Coronavírus

Perda total de olfato é sintoma de Covid-19, dizem médicos franceses

Perda total de olfato é sintoma de Covid-19, dizem médicos franceses

Médicos franceses apontam a perda total de olfato como um dos sintomas das infeções causadas pelo novo coronavírus na origem da pandemia Covid-19.

Os sintomas que frequentemente aparecem associados ao coronavírus SARS-CoV-2 são febre, tosse e dificuldades respiratórias.

Contudo, na sexta-feira, a rede de otorrinolaringologistas franceses alertou para o aumento de casos de anosmia (perda total do olfato) entre doentes com Covid-19.

A ausência de olfato foi descrita por vários doentes, em França, como tendo surgido de forma isolada ou ligada aos sintomas habituais da Covid-19, doença que pode provocar infeções respiratórias como pneumonia.

Segundo o presidente do Conselho Nacional Profissional de Otorrinolaringologia de França, Jean-Michel Klein, "há uma ligação evidente" entre a perda de olfato e o SARS-CoV-2.

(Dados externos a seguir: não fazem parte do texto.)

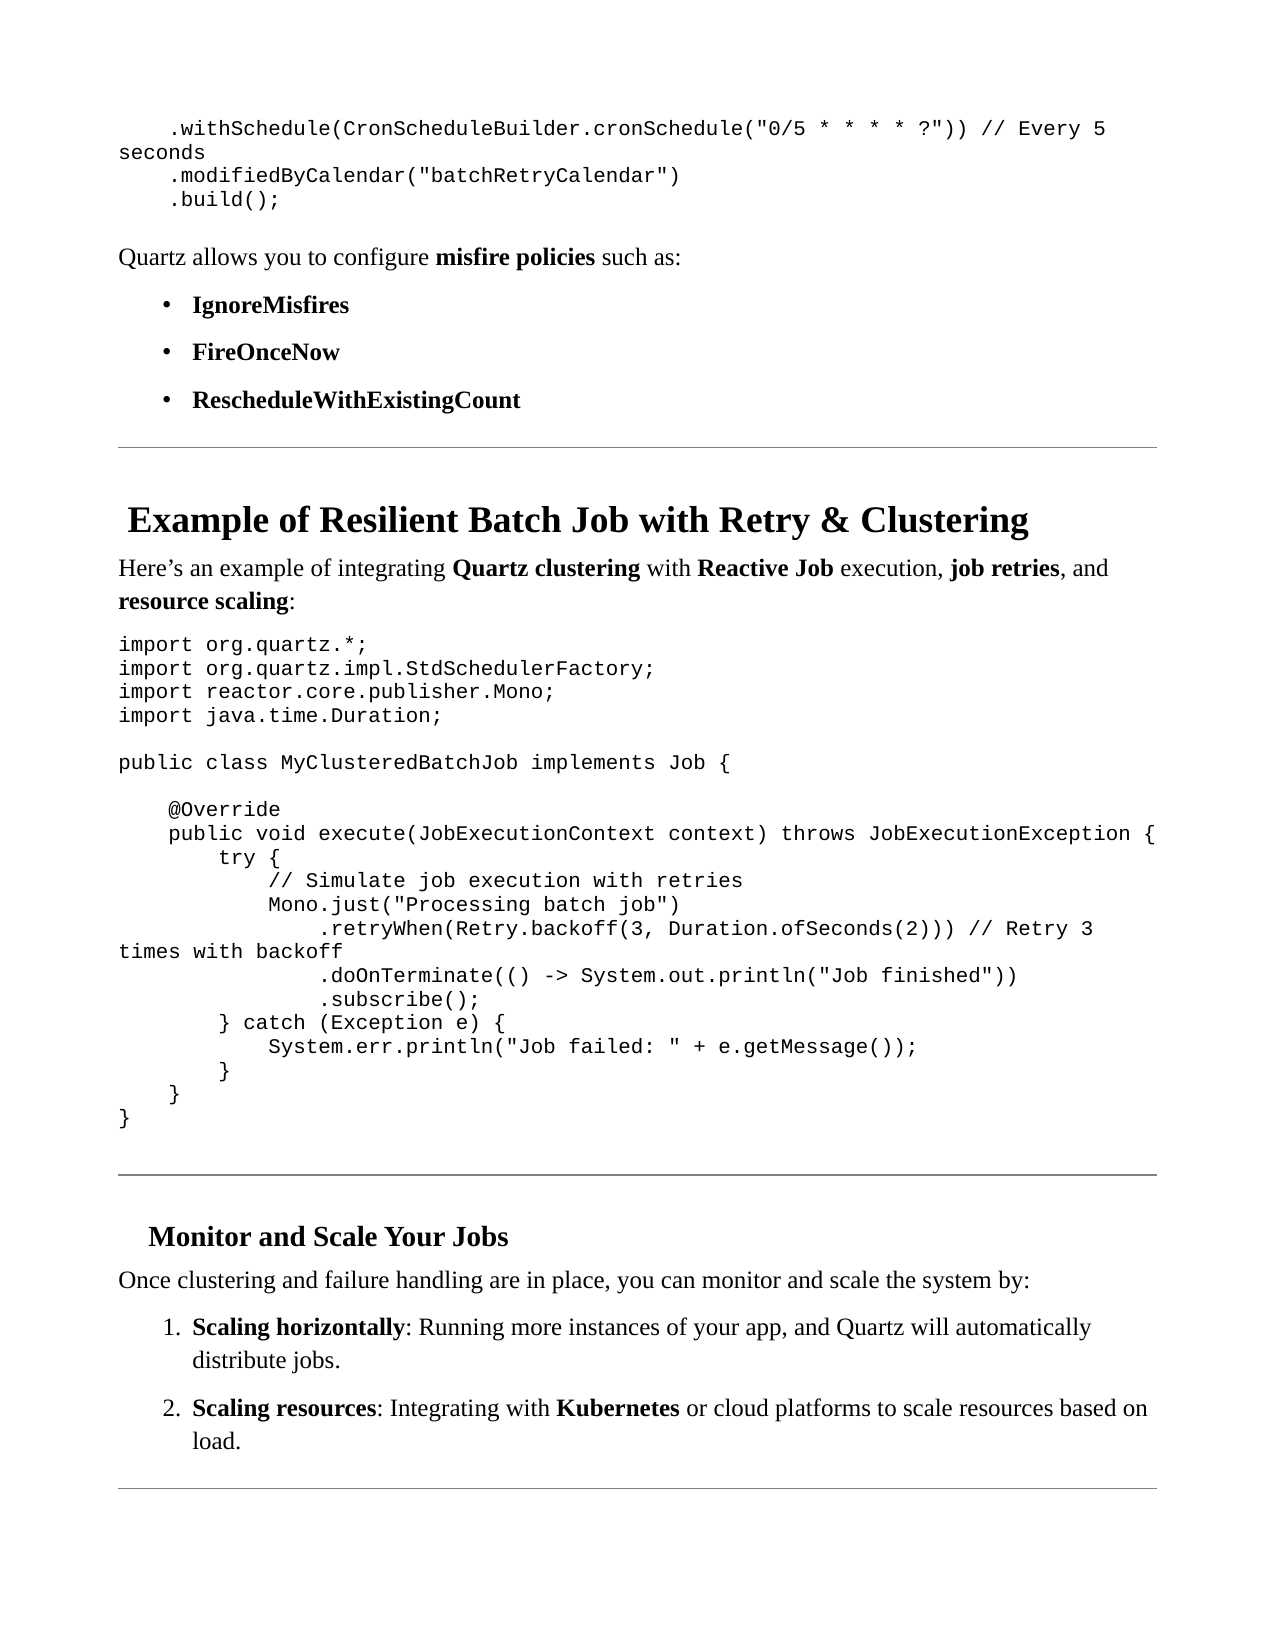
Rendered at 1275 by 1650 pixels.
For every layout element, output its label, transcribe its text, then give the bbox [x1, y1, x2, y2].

text Here’s an example of integrating Quartz clustering with Reactive Job execution, job retries, and resource scaling: [118, 553, 1157, 615]
text public void execute(JobExecutionContext context) throws JobExecutionException { [118, 823, 1157, 847]
subtitle 🔧 Monitor and Scale Your Jobs [118, 1219, 1157, 1252]
subtitle 🧑‍💻 Example of Resilient Batch Job with Retry & Clustering [118, 498, 1157, 541]
list RescheduleWithExistingCount [162, 385, 1157, 414]
text .retryWhen(Retry.backoff(3, Duration.ofSeconds(2))) // Retry 3 times with backoff [118, 918, 1157, 965]
text Mono.just("Processing batch job") [118, 894, 1157, 918]
list IgnoreMisfires [162, 290, 1157, 318]
text } [118, 1107, 1157, 1131]
text @Override [118, 799, 1157, 823]
list Scaling resources: Integrating with Kubernetes or cloud platforms to scale resources based on load. [162, 1393, 1157, 1455]
text try { [118, 847, 1157, 870]
text import java.time.Duration; [118, 705, 1157, 728]
text .modifiedByCalendar("batchRetryCalendar") [118, 165, 1157, 189]
text } [118, 1059, 1157, 1083]
text import org.quartz.*; [118, 634, 1157, 658]
text } catch (Exception e) { [118, 1012, 1157, 1036]
text Quartz allows you to configure misfire policies such as: [118, 242, 1157, 271]
list FireOnceNow [162, 337, 1157, 366]
list Scaling horizontally: Running more instances of your app, and Quartz will automatically distribute jobs. [162, 1312, 1157, 1374]
text .withSchedule(CronScheduleBuilder.cronSchedule("0/5 * * * * ?")) // Every 5 seconds [118, 118, 1157, 165]
text Once clustering and failure handling are in place, you can monitor and scale the system by: [118, 1265, 1157, 1294]
text import org.quartz.impl.StdSchedulerFactory; [118, 658, 1157, 681]
text .subscribe(); [118, 989, 1157, 1012]
text System.err.println("Job failed: " + e.getMessage()); [118, 1036, 1157, 1059]
text } [118, 1083, 1157, 1107]
text .doOnTerminate(() -> System.out.println("Job finished")) [118, 965, 1157, 989]
text import reactor.core.publisher.Mono; [118, 681, 1157, 705]
text public class MyClusteredBatchJob implements Job { [118, 752, 1157, 776]
text // Simulate job execution with retries [118, 870, 1157, 894]
text .build(); [118, 189, 1157, 213]
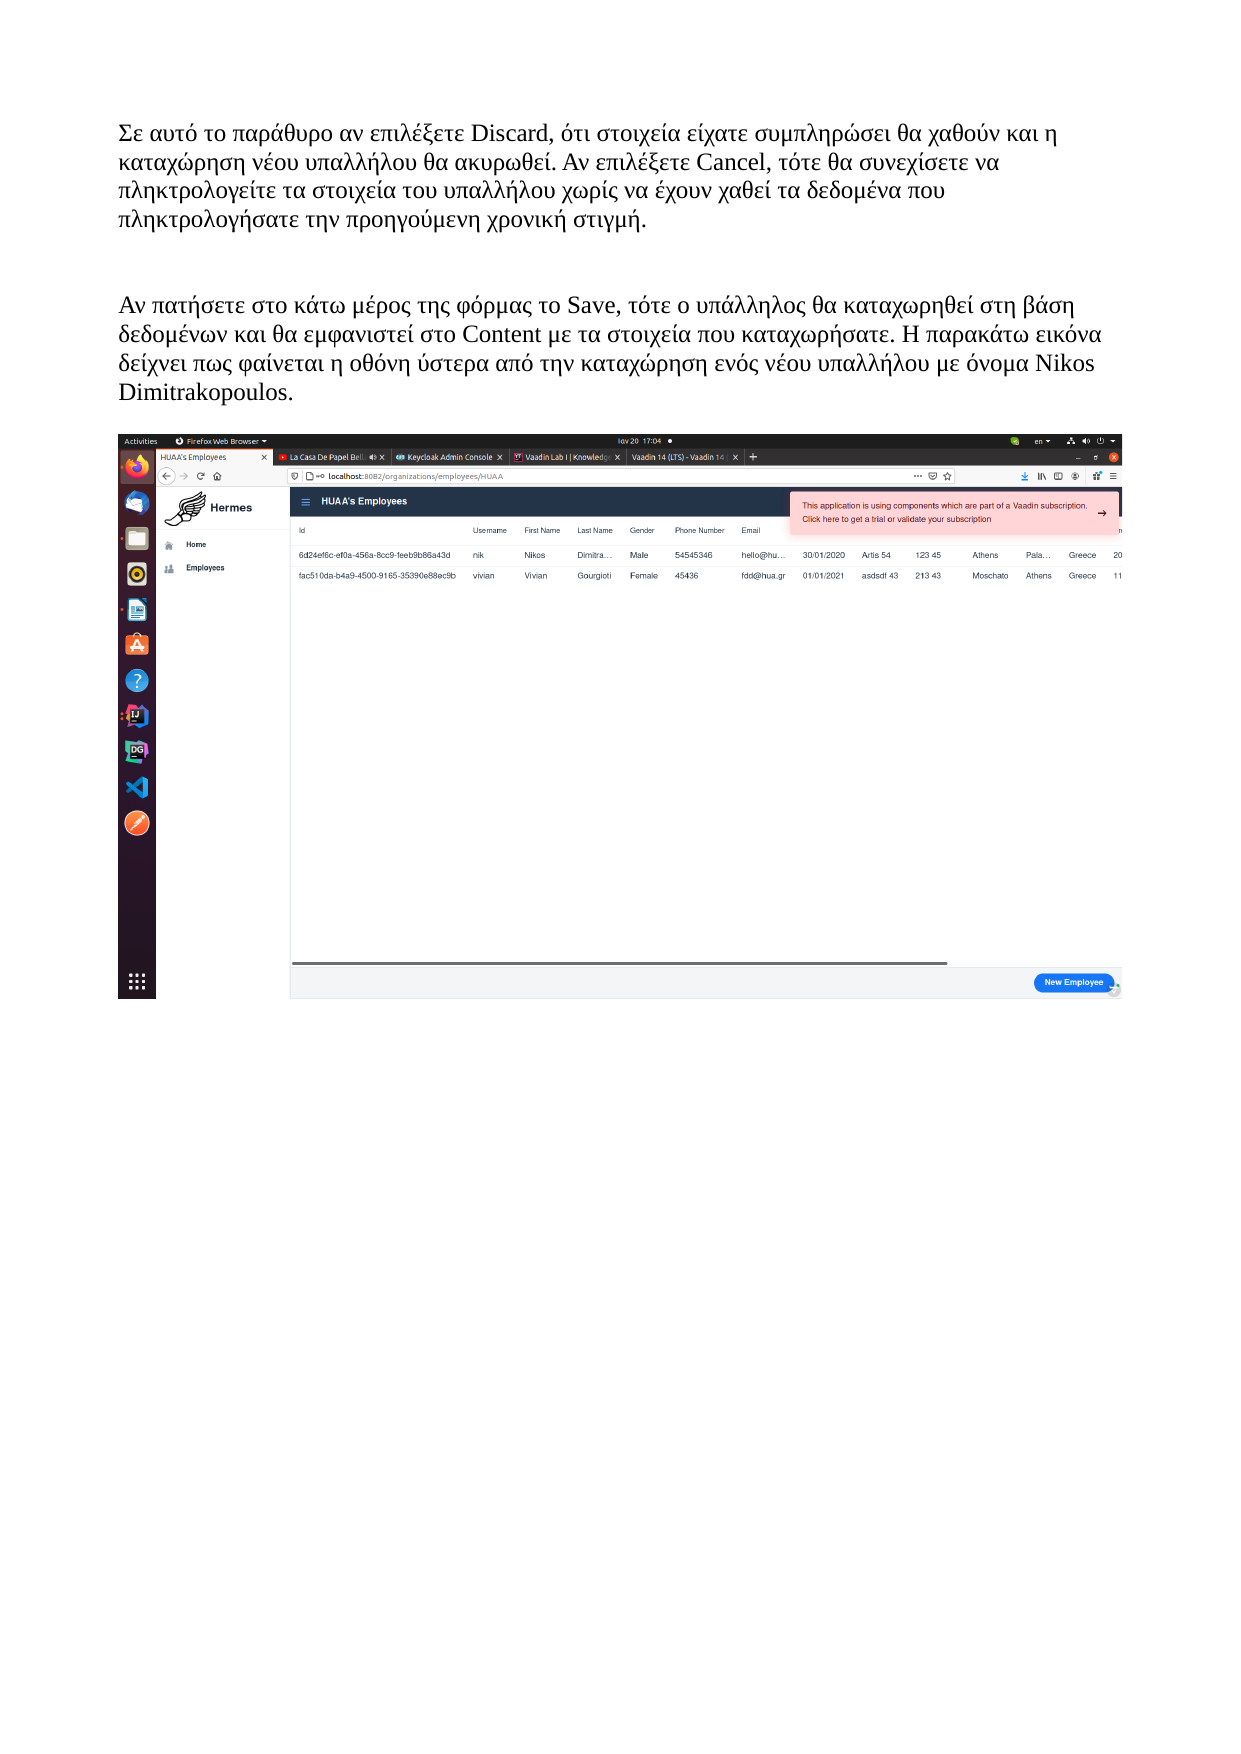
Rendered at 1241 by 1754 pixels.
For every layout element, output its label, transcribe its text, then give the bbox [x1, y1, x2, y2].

Jean-Michael Klein sublinhou que "nem todos os casos positivos" de Covid-19 apresentam anosmia, mas "todos os anosmáticos isolados, sem causa local ou inflamação, são casos positivos" de Covid-19.

Regra geral, a perda total de olfato está associada a uma lesão no nervo olfativo.

Na sexta-feira, num balanço diário da situação epidemiológica, o diretor-geral da Saúde francês, Jérôme Salomon, ressalvou que se trata de um sintoma "bastante raro" e "geralmente" observado nos mais jovens, que têm as formas "menos severas" da doença Covid-19.

Jérôme Salomon aconselhou que, em caso de perda total de olfato, as pessoas contactem o seu médico e evitem automedicarem-se.

Por precaução, as pessoas com anosmia devem estar confinadas em casa e usar máscara, recomendou o presidente do Conselho Nacional Profissional de Otorrinolaringologia francês, Jean-Michael Klein.

O novo coronavírus, responsável pela pandemia da Covid-19, já infetou mais de 271 mil pessoas em todo o mundo, das quais pelo menos 11.401 morreram.

Depois de surgir na China, em dezembro, o surto espalhou-se já por 164 países e territórios, o que levou a Organização Mundial da Saúde a declarar uma pandemia.

O continente europeu é o que regista o maior número de casos, com a Itália a ser o país do mundo com maior número de vítimas mortais, com 4.032 mortos em 47.021 casos. Segundo as autoridades italianas, 5.129 dos infetados já estão curados.

A Espanha regista 1.326 mortes (24.926 casos) e a França 450 mortes (12.612 casos).

Os países mais afetados a seguir à Itália e à China são o Irão, com 1.556 mortes num total de 20.610 casos, a Espanha, com 1.236 mortes (24.926 casos), a França, com 450 mortes (12.612 casos), e os Estados Unidos, com 260 mortes (19.624 casos).

A China, sem contar com os territórios de Hong Kong e Macau, onde a epidemia surgiu no final de dezembro, conta com um total de 81.008 casos (32 são novos casos registados entre sexta-feira e hoje), tendo sido registados 3.255 mortes (sete novas) e 71.740 pessoas curadas.

Vários países adotaram medidas excecionais, incluindo o regime de quarentena e o encerramento de fronteiras.

Em Portugal, há 12 mortes e 1280 infeções confirmadas.

O número de mortos duplicou hoje em relação a sexta-feira e registaram-se mais 260 casos no mesmo período.

Portugal encontra-se em estado de emergência até 2 de abril.

O Governo declarou na terça-feira o estado de calamidade pública para o concelho de Ovar.